Plaintiff, as an applicant for no-fault benefits seeking payment for its services, knew or should have known that it needed to provide routine verification, in the form of a letter of medical necessity, before its claim would be processed by defendant. Although it apparently received two written requests for such verification, plaintiff never reminded defendant that the notices should have gone to IIP. If plaintiff forwarded the verification{**38 Misc 3d at 755} notices to IIP, that firm did nothing, either. Both had the opportunity to act. Neither raised a timely objection to the requests. The verification was never provided. The claim remained premature. (See e.g. Alev Med. Supply, Inc. v Eveready Ins. Co., 37 Misc 3d 137[A], 2012 NY Slip Op 52184[U] [App Term, 2d Dept,2d, 11th &13th Jud Dists 2012].) Notwithstanding defendant’s failure to also send copies of the verification requests to IIP, plaintiff, not defendant, bears the primary blame for its own predicament.

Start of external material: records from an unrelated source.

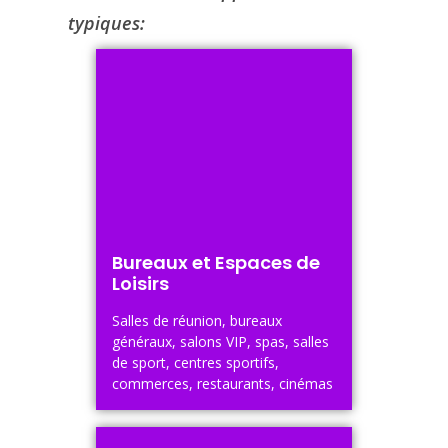
typiques:
Bureaux et Espaces de
Loisirs
Salles de réunion, bureaux
généraux, salons VIP, spas, salles
de sport, centres sportifs,
commerces, restaurants, cinémas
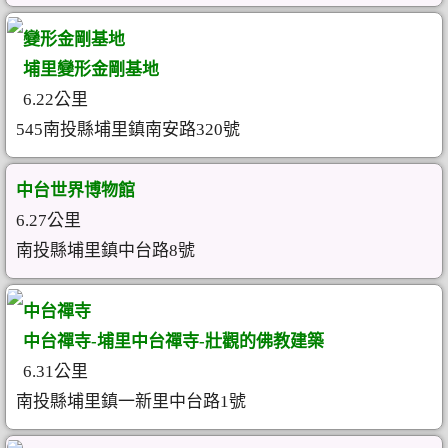
變形金剛基地
埔里變形金剛基地
6.22公里
545南投縣埔里鎮南安路320號
中台世界博物館
6.27公里
南投縣埔里鎮中台路8號
中台禪寺
中台禪寺-埔里中台禪寺-壯觀的佛教建築
6.31公里
南投縣埔里鎮一新里中台路1號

In closing, under current case law precedent, medical providers have a duty to promptly respond to verification requests which are arguably improper. As appellate courts have noted in other contexts,

“[I]t would be incongruous to conclude that the insurance regulation regarding follow-up verification, or any other statute or rule, warrants a result which would, in effect, penalize an insurer who diligently attempts to obtain the information necessary to make a determination of a claim, and concomitantly, rewards a plaintiff who makes no attempt to even comply with the insurer’s requests.” (Triangle R Inc. v Praetorian Ins. Co., 30 Misc 3d 129[A], 2010 NY Slip Op 52294[U], *2 [App Term, 1st Dept 2010], quoting Infinity Health Prods., Ltd. v Eveready Ins. Co., 67 AD3d 862, 865 [2d Dept 2009].)

[*5]Consequently, the insurer’s failure to send copies of its requests to the provider’s attorneys is immaterial. The action is premature, and accordingly must be dismissed.